Yes, but this forced them to run the worst DR routine short of Microsoft going rogue. The scale of the testing problem is orders of magnitude larger on one side: people trusted them to be minimally competent and they just weren’t.

giantg2 · 2024-07-23T01:52:27 1721699547

Not going to lie, you sound like you've never made any mistakes ever. The problematic culture is on both sides. Anyone who works in infrastructure, SCCM packaging, or data centers knows you roll out updates to a isolated set of machines to test it first. Trust no one. If they really relied on them that much, they should have penalties in their contracts. If not, that would be an example of not being minimally competent - any enterprise sourcing team would look into this.

acdha · 2024-07-24T12:11:39 1721823099

Nobody does much in ops without making mistakes. I’ve done all of the roles you mentioned and learned from mistakes and oversights, which is why I know that you should start by looking at what you assume is available in each scenario. For example, I’ve twice seen prolonged outages in a data center due to failures in the power distribution equipment when doing a failover test – the physical plant guys had checked the UPS/battery systems but didn’t think about what would happen if that component failed and then learned that spare parts were out of stock in Southern California and the manufacturer had to put someone on the plane from Colorado, which meant we had to roll the failover to another data center.

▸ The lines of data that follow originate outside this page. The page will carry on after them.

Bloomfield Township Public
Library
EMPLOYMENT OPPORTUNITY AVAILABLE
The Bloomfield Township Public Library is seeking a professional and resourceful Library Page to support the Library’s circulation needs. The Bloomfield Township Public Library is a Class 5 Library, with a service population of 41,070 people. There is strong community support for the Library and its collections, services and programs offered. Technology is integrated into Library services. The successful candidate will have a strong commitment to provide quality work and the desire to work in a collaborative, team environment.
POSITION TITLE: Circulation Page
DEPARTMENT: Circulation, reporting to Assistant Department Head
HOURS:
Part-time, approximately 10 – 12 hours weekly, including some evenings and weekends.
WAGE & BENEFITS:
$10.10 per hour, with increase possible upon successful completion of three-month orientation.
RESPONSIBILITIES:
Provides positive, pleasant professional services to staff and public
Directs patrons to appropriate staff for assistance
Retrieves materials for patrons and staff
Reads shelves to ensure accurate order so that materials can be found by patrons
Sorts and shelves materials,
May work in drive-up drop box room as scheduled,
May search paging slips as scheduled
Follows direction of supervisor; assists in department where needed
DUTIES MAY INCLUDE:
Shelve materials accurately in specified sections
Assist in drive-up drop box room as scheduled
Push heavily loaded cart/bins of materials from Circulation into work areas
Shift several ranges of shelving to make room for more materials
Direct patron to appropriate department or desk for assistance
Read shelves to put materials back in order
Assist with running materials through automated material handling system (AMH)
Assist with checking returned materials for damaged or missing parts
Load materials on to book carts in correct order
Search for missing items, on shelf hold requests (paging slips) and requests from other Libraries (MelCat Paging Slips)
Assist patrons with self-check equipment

All of us had technically known that the redundant hardware didn’t mean n=2 parts could fail simultaneously but had incorrectly assumed the odds of a correlated failure were much lower or that the vendor a couple miles away would be able to fix a failed unit.

I mention that last because that’s what happened to a lot of people here. They had DR plans assuming that they had their management infrastructure or could quickly bring it back online, but then they had things like CrowdStrike taking out the servers holding BitLocker recovery keys and other critical infrastructure. One of the under-appreciated outcomes from the general push to secure things has been that a lot of systems are now less robust because they depend on a few security critical components with no easy path to recovery if those fail. Full disk encryption is great from the perspective of data loss but it also means key management is mission critical in a way senior management probably wasn’t fully appreciative of when setting funding plans.